WorldPop REST API; Sentinel-2 Covariates; VIIRS Nighttime Lights; INLA BYM2 Spatial Model
Author: Ujjwal Kumar Swain | Geospatial AI Data and Policy Analyst, UNFPA India, Odisha State Office; M.Sc. Geoinformation Science and Earth Observation (Spec.: Geoinformatics), University of Twente / IIRS-ISRO
View the full interactive Rendered Web Report –> open directly in any browser. All maps, figures, tables and model diagnostics are fully embedded. No R installation required.
Alternatively, render from source:
source("run_all.R")
rmarkdown::render("report.Rmd")
Reliable sub-national population data are a prerequisite for evidence-based governance. District-level estimates underpin health facility planning, disaster preparedness, electoral delimitation, resource allocation formulae, and demographic surveillance systems. Yet in many low- and middle-income countries, including India, population data remain anchored to decennial census cycles. Inter-censal periods of ten years or more leave planners dependent on projections that accumulate error as demographic transitions, migration flows, and urbanisation reshape settlement patterns. The postponement of India’s 2021 Census due to COVID-19 has extended this gap indefinitely, making the problem structurally acute rather than temporarily inconvenient. Satellite-derived population models offer a principled alternative.
WorldPop gridded population datasets offer a science-based alternative: high-resolution raster surfaces disaggregated from census data using machine learning and satellite covariates. However, raw WorldPop rasters carry spatial heterogeneity and no formal uncertainty estimates at the administrative unit level. District-level policy decisions require not just point estimates, but credible intervals that communicate how much confidence planners can place in each figure.
This project addresses that gap. It implements a Bayesian Small Area Estimation (SAE) framework that:
The approach is directly aligned with the WorldPop Group research agenda at the University of Southampton on improving modelled human population estimates for low- and middle-income countries.

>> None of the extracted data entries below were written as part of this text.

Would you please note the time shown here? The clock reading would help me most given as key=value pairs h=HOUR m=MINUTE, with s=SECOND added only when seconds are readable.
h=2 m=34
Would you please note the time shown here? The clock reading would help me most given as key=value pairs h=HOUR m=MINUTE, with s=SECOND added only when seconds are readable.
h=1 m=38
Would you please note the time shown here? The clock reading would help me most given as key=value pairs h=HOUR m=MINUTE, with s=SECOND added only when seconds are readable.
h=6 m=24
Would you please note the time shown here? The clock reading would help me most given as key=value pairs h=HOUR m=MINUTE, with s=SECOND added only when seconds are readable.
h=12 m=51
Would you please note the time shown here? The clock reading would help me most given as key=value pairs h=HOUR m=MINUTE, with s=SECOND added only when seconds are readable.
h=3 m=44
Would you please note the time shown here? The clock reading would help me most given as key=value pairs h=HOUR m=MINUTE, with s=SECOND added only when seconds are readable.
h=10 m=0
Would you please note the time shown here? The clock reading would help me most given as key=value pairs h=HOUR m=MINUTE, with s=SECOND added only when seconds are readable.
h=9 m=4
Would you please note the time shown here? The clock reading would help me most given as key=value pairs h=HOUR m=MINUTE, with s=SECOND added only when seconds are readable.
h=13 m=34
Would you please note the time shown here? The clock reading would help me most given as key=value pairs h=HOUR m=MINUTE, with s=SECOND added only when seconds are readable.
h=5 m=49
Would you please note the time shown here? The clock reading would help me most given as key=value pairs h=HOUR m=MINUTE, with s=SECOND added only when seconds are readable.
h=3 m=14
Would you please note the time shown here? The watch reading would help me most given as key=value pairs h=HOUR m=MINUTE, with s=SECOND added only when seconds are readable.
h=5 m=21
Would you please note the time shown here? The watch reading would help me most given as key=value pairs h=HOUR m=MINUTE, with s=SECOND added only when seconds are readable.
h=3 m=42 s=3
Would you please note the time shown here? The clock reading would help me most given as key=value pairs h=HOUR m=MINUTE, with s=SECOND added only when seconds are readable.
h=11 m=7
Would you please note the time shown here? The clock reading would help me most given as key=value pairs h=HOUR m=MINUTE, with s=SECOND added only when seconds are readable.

To develop a fully reproducible, API-driven Bayesian spatial pipeline for district-level population estimation in Odisha, India (2020), producing uncertainty-aware estimates suitable for sub-national demographic planning.
worldpop-odisha-sae/
|
+-- R/
| +-- 00_worldpop_api.R WorldPop REST API utility functions
| +-- 01_data_download.R Programmatic download of all datasets
| +-- 02_covariate_prep.R Sentinel-2 STAC, NTL, zonal statistics
| +-- 03_model_fitting.R INLA BYM2 -- models M0, M1, M2, M3
| +-- 04_validation.R LOO-CV, Moran's I, coverage, deviation table
| +-- 05_visualisation.R tmap + ggplot2 maps and figures
|
+-- data/
| +-- raw/ Downloaded rasters (git-ignored)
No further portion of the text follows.